Li chiamano giovedì sera. I medici del reparto carcerario del Pertini dicono: «morte naturale». L’agenzia di pompe funebri fotografa quel cadavere ricucito dopo l'autopsia, mai visto nulla di simile, sembra che sia stato calpestato da una mandria di bufali. Luigi Manconi di «A buon diritto» le ha diffuse con discrezione, con il vincolo di non pubblicarle. Il ministro della Giustizia Angelino Alfano ha risposto con immediatezza all’interrogazione parlamentare, garantendo un’indagine accurata e penetrante.
Perché il rimorso? Perché che cosa sia il reparto carcerario Pertini lo sapevo bene, l’ho visitato due volte, inorridendo. Ho preferito non fare scandali pubblici, evitare pubblicità, scrivendo al direttore degli istituti di pena, Franco Onta, un magistrato valoroso, e per conoscenza anche al ministro.
Noi deputati abbiamo questo privilegio: possiamo entrare gratis oltre che negli stadi anche nelle prigioni, senza bisogno di prenotazione.
Ecco qualche stralcio della mia lettera «in alto».
«Mercoledì 2 settembre mi sono recato nella palazzina (mi scusi per l’imprecisione dei termini) sita nel complesso dell’Ospedale Pertini di Roma e dedicata ai detenuti. Ho incontrato i vari detenuti e il Primario Professor Fierro. Nei quattro anni da che questa struttura è stata aperta, costituendo credo un unicum in Europa, mi è stato detto che io sono il secondo deputato che ci accede in visita ispettiva, ed il primo che abbia girato le varie stanze/celle.
L’igiene, quasi il lindore, di questa casa di pena testimonia una grande cura e l’umanità degli agenti, dei medici e del personale sanitario preposto. Ma questa struttura è certamente peggiore del peggior carcere. Tutto è stato disegnato e regolamentato non in vista della cura dei pazienti, ma esclusivamente per la sicurezza. Il risultato paradossale è che in queste celle sono ristretti detenuti per i quali i medici hanno stabilito l’incompatibilità con la situazione carceraria per finire in una galera al quadrato, senza neanche quel minimo di respiro e di movimento che persino la prigione più dura consente.

(Esercizi di interpretazione di grafici)
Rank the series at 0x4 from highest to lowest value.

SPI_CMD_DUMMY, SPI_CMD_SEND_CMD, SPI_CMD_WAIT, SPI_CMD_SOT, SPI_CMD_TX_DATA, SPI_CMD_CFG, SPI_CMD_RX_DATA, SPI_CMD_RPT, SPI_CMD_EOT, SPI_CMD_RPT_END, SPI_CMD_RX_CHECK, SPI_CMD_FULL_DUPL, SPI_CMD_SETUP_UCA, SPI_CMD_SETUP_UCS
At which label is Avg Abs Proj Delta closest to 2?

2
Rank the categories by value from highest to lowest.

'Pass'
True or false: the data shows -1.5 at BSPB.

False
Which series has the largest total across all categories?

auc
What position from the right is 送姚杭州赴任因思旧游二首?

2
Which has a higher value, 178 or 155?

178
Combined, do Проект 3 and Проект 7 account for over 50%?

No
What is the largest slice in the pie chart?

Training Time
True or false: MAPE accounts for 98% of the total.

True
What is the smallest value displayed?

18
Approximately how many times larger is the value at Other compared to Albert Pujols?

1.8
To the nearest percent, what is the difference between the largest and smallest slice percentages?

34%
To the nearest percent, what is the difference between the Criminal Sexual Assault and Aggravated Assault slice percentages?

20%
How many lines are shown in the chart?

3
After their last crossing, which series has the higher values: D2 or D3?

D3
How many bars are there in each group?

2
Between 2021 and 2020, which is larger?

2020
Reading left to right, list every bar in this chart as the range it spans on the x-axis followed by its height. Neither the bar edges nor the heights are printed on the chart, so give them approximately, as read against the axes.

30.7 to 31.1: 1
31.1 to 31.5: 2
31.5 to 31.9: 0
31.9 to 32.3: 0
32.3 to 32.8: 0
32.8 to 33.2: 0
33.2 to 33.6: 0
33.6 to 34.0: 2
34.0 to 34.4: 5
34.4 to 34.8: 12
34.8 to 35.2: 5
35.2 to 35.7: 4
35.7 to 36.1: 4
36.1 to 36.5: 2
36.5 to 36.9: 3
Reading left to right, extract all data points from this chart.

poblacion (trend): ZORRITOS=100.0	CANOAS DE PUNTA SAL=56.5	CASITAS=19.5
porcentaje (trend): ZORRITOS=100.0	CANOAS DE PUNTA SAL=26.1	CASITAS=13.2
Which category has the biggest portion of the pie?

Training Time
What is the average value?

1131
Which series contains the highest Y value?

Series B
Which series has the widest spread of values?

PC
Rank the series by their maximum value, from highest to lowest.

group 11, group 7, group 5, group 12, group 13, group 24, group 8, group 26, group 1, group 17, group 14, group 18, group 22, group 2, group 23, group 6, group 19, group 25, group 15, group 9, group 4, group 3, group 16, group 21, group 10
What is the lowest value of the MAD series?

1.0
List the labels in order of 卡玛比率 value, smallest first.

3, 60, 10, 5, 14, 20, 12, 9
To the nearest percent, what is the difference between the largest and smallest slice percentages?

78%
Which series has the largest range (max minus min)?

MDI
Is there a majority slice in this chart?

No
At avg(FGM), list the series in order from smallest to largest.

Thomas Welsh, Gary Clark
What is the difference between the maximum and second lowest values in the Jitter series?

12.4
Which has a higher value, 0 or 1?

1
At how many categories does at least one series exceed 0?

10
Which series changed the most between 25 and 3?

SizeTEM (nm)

◆ **Consegna 1**:
Nel brano sul reparto detentivo dell'Ospedale Pertini, riformuli in forma di elenco puntato il paragrafo che inizia con «L'igiene, quasi il lindore», conservandone i fatti principali.
◆ **Consegna 2**:
Prosegua il brano sul reparto detentivo dell'Ospedale Pertini a partire dall'ultima frase riportata.

◆ **Svolgimento 1**:
- L'igiene, quasi il lindore, della struttura testimonia la grande cura e l'umanità di agenti, medici e personale sanitario.
- La struttura è però certamente peggiore del peggior carcere.
- Tutto è stato progettato e regolamentato esclusivamente per la sicurezza, non per la cura dei pazienti.
- Paradossalmente vi sono rinchiusi detenuti che i medici hanno giudicato incompatibili con il carcere. Questi finiscono in una «galera al quadrato», senza il minimo di respiro e di movimento che consente persino la prigione più dura.

◆ **Svolgimento 2**:
Ho in mente in particolare il caso di X.Y., che in quell’ambiente ha visto decadere ulteriormente le sue condizioni psicofisiche, fino al concreto rischio di accadimenti invalidanti. Tutto questo le comunico, e per conoscenza rendo noto all’autorità politica, perché si ponga uno sguardo su queste situazioni che aggiungono pene in contrasto alla Costituzione, tanto più contro chi è in questo momento presunto innocente».
Mi chiedo: se avessi scritto un articolo, alzato la voce in Parlamento magari Cucchi sarebbe stato curato al meglio, lo avrebbero potuto vedere i parenti. Invece niente. Ha chiesto una bibbia, il prete non gliel’hanno dato. Ma un po’ di giustizia se la merita. Anche se era stato un drogato e alla fine pesava 37 chilogrammi.
Lo so. Non è bello guardare dentro le carceri.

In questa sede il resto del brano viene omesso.